> _WHAT THE EXERCISE ASKS_
For the entries below, the expected answer is the line with "IEEE Std 1003.1c\-1995.", the line with "1989 年リリースの、マルチベンダによる業界団体である X/Open", and every line between them, exactly as written, and nothing more.

> _SUPPLIED RECORDS_

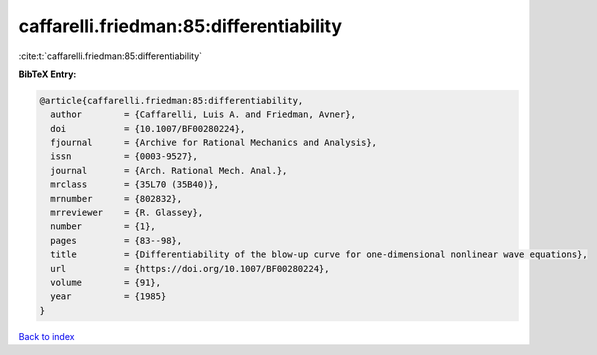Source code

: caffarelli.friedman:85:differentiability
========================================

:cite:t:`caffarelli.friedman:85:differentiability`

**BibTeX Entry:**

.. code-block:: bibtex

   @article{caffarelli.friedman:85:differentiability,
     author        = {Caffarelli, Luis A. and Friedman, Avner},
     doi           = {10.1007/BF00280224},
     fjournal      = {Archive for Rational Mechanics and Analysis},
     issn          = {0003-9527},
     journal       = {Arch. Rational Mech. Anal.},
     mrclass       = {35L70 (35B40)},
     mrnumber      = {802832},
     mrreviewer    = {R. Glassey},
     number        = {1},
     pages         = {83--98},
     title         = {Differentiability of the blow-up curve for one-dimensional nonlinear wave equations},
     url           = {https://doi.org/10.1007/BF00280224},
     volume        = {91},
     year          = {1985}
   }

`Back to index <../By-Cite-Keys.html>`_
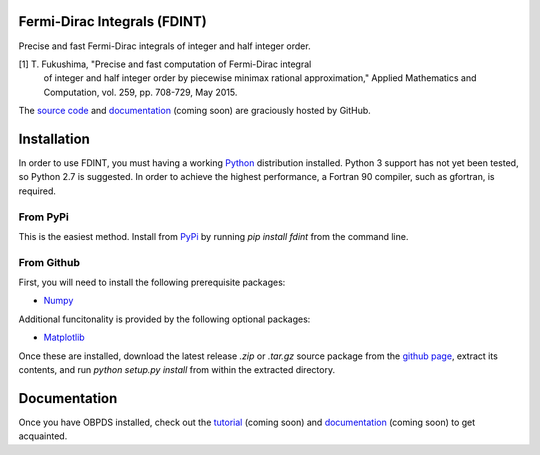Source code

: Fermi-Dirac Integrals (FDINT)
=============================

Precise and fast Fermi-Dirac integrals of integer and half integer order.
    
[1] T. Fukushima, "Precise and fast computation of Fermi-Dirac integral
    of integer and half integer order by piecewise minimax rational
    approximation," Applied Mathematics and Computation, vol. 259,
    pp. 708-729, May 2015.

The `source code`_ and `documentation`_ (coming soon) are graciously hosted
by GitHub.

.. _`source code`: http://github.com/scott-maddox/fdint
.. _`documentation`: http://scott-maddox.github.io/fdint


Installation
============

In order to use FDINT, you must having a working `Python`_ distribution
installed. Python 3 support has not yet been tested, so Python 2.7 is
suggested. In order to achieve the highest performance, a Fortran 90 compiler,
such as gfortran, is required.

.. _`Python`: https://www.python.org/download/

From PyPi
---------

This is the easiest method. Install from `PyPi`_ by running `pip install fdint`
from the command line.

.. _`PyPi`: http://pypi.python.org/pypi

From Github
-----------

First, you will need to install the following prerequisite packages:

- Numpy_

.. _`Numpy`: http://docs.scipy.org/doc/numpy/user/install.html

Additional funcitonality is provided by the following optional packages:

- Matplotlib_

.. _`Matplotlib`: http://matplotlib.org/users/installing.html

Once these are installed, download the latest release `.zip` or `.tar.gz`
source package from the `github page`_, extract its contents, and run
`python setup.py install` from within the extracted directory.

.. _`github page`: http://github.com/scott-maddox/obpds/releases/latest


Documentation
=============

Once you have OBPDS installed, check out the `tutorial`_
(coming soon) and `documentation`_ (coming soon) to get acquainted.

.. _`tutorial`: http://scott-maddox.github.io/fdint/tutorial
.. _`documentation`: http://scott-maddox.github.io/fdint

...

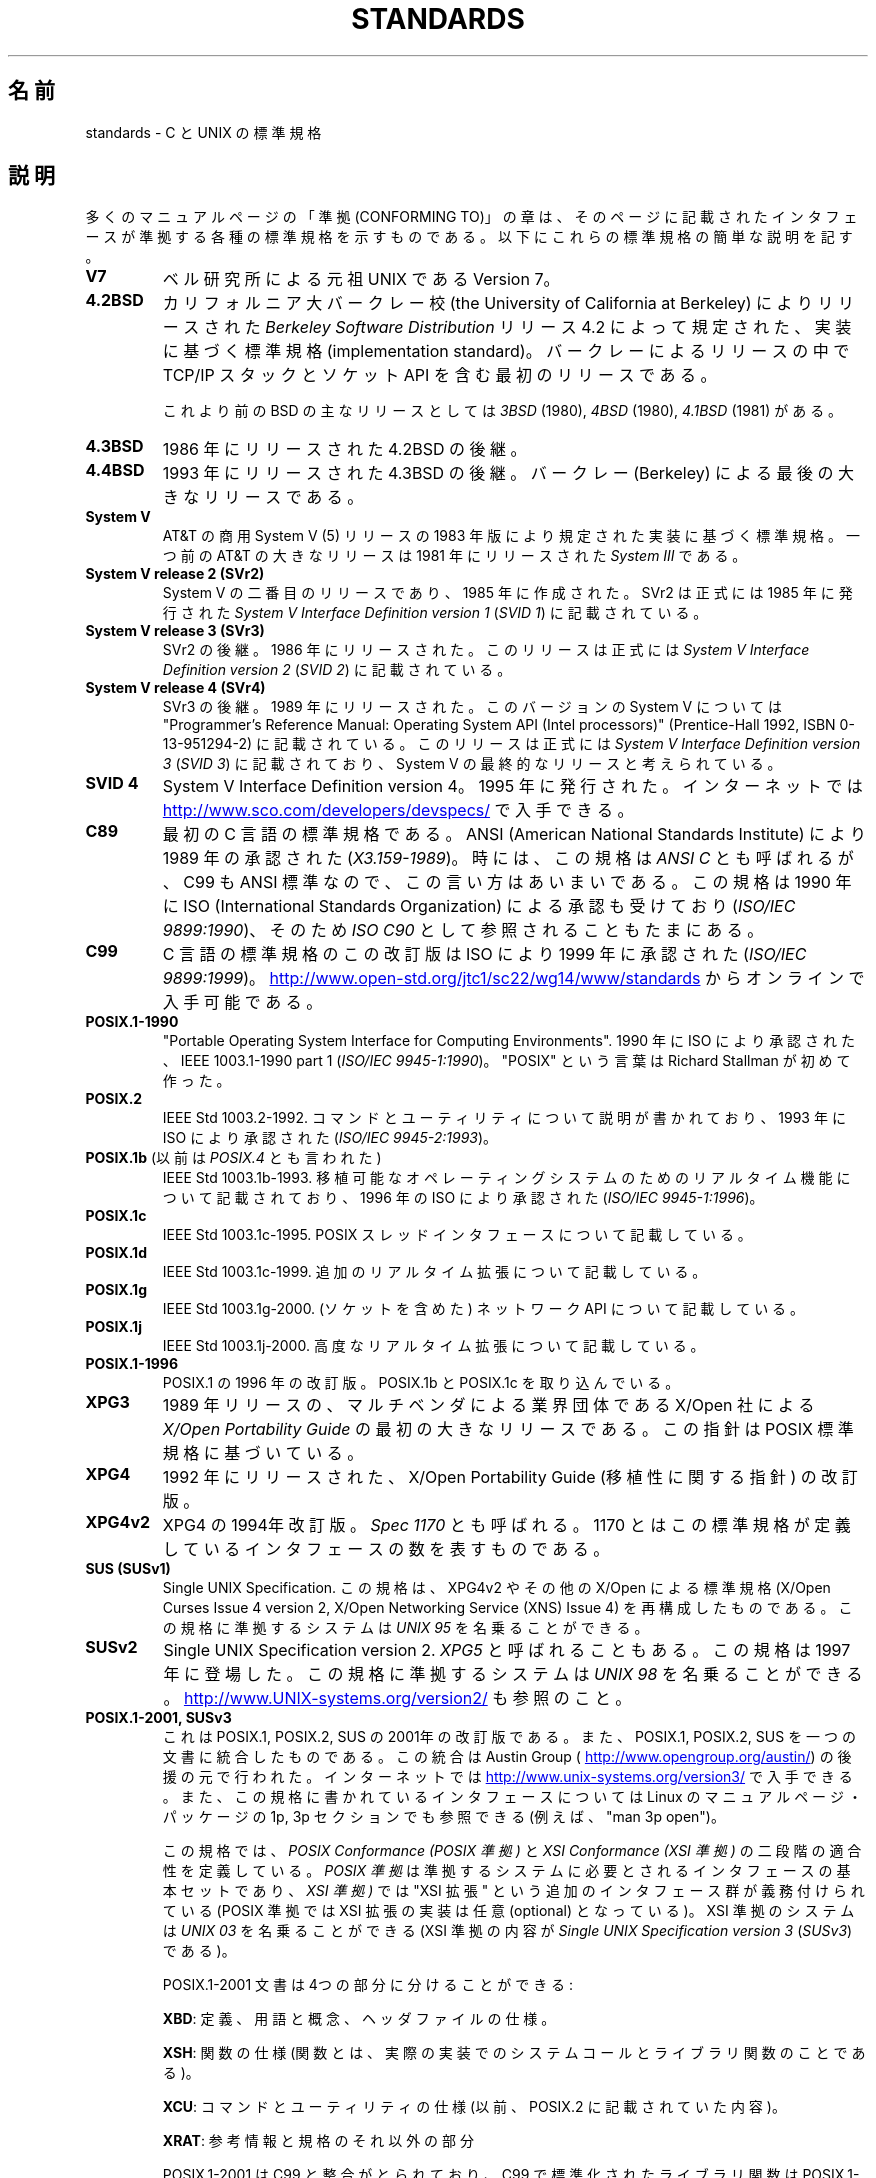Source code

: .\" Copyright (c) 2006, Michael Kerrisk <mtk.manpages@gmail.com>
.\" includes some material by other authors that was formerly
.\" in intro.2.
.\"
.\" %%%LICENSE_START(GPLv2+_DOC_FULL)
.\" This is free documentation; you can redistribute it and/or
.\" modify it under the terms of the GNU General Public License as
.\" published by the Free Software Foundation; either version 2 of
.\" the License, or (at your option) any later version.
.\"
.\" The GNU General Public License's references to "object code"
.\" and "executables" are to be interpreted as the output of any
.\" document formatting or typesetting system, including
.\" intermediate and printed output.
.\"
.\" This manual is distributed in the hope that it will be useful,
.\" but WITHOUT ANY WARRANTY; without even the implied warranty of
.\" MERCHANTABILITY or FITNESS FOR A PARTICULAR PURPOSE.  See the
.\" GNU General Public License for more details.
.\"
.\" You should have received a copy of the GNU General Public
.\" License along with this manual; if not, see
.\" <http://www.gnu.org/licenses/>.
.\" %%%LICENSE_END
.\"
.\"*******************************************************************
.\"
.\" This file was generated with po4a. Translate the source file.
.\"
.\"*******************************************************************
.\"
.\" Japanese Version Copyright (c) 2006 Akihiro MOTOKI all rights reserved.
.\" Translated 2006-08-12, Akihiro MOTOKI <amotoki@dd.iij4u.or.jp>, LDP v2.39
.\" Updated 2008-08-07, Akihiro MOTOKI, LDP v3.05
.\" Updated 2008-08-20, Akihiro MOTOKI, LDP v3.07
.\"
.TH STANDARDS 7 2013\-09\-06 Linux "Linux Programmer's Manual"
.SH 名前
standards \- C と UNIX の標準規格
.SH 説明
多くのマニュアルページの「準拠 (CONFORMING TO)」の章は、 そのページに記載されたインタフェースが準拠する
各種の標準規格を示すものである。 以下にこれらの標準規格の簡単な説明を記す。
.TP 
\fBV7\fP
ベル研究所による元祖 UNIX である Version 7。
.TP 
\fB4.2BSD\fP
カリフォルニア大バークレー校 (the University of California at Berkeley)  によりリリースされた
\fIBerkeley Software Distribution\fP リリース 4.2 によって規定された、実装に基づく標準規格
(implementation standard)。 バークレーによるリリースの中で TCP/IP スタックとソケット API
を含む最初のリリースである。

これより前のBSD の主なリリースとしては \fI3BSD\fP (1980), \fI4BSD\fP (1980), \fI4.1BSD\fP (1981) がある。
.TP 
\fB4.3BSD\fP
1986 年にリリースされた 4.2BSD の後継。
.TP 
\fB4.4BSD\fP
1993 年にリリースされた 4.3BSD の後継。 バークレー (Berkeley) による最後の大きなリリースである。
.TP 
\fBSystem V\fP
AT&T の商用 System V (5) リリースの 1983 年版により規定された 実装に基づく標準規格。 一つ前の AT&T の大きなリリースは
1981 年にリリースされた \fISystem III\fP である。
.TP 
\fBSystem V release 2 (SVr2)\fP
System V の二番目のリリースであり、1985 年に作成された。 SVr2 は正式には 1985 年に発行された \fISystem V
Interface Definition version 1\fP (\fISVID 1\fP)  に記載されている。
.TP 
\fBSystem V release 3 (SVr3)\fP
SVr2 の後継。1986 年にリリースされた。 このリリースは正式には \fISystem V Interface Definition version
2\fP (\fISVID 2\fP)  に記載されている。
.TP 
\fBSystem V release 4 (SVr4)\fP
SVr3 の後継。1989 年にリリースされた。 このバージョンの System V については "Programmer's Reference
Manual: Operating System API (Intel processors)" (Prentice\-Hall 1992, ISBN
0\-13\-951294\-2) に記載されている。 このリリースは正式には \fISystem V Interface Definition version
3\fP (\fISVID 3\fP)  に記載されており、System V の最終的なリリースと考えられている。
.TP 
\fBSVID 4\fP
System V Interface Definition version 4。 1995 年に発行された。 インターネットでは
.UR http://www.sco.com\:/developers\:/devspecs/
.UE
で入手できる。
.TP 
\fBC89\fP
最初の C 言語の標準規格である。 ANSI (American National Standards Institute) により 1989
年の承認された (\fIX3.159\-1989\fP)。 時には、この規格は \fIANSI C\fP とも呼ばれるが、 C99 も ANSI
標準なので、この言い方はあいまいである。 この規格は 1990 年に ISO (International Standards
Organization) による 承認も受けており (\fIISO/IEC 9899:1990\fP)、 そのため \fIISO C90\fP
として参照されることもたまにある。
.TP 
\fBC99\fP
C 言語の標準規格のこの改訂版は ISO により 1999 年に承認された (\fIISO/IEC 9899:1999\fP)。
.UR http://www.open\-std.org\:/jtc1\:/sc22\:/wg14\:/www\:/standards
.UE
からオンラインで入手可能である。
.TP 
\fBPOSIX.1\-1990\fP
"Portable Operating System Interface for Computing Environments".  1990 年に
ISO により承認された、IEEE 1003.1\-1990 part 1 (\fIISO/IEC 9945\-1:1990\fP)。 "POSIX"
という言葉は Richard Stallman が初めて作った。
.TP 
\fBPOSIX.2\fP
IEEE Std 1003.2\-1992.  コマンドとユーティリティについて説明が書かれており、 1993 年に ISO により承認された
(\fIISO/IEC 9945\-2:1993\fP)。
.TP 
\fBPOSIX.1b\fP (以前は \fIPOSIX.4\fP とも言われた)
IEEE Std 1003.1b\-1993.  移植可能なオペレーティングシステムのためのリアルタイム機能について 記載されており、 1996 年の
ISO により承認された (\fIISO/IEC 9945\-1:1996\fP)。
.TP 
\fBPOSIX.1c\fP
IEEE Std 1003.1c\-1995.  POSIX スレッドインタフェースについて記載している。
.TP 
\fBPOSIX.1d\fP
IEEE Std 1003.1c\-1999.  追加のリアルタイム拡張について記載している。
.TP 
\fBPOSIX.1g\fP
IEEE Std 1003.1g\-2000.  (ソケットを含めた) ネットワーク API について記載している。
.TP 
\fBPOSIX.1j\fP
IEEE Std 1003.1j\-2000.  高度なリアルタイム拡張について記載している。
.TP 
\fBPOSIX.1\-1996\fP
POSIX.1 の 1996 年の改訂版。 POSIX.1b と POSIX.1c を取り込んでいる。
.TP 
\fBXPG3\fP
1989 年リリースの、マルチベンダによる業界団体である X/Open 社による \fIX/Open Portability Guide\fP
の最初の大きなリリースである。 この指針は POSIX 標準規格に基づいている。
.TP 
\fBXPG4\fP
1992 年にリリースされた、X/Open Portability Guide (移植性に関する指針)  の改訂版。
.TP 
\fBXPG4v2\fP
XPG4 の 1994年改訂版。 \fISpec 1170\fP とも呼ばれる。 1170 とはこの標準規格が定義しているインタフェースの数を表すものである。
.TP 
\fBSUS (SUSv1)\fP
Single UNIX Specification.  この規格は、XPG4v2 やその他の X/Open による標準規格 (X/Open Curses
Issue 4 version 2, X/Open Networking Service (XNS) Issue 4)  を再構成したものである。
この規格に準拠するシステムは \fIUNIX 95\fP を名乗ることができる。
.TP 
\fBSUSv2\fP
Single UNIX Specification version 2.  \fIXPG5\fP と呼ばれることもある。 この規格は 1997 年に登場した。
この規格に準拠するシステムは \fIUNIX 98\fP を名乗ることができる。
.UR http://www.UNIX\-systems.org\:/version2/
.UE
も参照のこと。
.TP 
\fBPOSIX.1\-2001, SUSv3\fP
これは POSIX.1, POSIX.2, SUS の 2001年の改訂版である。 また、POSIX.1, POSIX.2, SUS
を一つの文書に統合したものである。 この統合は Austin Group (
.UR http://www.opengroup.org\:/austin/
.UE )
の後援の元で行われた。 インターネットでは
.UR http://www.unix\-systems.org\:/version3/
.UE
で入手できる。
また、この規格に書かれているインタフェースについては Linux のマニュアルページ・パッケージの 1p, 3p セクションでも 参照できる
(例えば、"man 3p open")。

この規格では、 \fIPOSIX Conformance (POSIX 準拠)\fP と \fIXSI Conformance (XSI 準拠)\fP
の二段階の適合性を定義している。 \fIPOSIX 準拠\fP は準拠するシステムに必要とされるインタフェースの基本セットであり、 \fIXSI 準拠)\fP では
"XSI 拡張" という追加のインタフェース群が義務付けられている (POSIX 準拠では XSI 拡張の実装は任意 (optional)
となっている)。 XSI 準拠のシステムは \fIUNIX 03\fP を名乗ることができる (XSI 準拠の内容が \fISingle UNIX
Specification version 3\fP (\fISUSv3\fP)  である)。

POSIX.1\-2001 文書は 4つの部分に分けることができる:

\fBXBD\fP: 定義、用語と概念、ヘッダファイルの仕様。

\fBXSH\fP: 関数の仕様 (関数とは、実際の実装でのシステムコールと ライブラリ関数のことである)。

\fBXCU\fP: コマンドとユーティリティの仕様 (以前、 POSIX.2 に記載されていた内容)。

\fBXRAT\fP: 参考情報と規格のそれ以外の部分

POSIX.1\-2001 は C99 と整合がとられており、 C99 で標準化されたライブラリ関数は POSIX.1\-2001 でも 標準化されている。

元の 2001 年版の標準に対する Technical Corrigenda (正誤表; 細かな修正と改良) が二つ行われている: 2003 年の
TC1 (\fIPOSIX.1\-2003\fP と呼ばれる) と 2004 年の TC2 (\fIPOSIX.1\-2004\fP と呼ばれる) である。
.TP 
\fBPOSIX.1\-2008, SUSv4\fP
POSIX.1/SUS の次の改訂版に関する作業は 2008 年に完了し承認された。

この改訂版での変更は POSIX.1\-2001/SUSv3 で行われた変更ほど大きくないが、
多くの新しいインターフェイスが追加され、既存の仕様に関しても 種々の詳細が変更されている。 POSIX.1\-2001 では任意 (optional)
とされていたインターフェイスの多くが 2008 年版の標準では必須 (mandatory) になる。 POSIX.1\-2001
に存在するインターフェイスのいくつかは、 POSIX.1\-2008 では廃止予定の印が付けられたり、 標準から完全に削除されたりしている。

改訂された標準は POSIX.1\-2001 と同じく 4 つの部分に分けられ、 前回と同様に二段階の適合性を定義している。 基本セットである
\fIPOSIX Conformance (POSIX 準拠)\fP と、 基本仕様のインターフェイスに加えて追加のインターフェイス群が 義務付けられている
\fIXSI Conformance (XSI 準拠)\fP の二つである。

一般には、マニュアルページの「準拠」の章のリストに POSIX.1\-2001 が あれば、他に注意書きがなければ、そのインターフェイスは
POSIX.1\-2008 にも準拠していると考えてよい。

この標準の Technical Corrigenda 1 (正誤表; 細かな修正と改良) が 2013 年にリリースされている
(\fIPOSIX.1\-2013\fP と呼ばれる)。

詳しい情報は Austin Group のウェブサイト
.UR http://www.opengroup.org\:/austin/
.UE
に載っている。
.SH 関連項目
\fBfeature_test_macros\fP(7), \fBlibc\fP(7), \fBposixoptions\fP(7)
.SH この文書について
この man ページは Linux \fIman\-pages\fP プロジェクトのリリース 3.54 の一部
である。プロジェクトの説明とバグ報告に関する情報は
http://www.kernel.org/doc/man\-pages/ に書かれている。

> _SOLUTION FOR THIS EXERCISE_
IEEE Std 1003.1c\-1995.  POSIX スレッドインタフェースについて記載している。
.TP 
\fBPOSIX.1d\fP
IEEE Std 1003.1c\-1999.  追加のリアルタイム拡張について記載している。
.TP 
\fBPOSIX.1g\fP
IEEE Std 1003.1g\-2000.  (ソケットを含めた) ネットワーク API について記載している。
.TP 
\fBPOSIX.1j\fP
IEEE Std 1003.1j\-2000.  高度なリアルタイム拡張について記載している。
.TP 
\fBPOSIX.1\-1996\fP
POSIX.1 の 1996 年の改訂版。 POSIX.1b と POSIX.1c を取り込んでいる。
.TP 
\fBXPG3\fP
1989 年リリースの、マルチベンダによる業界団体である X/Open 社による \fIX/Open Portability Guide\fP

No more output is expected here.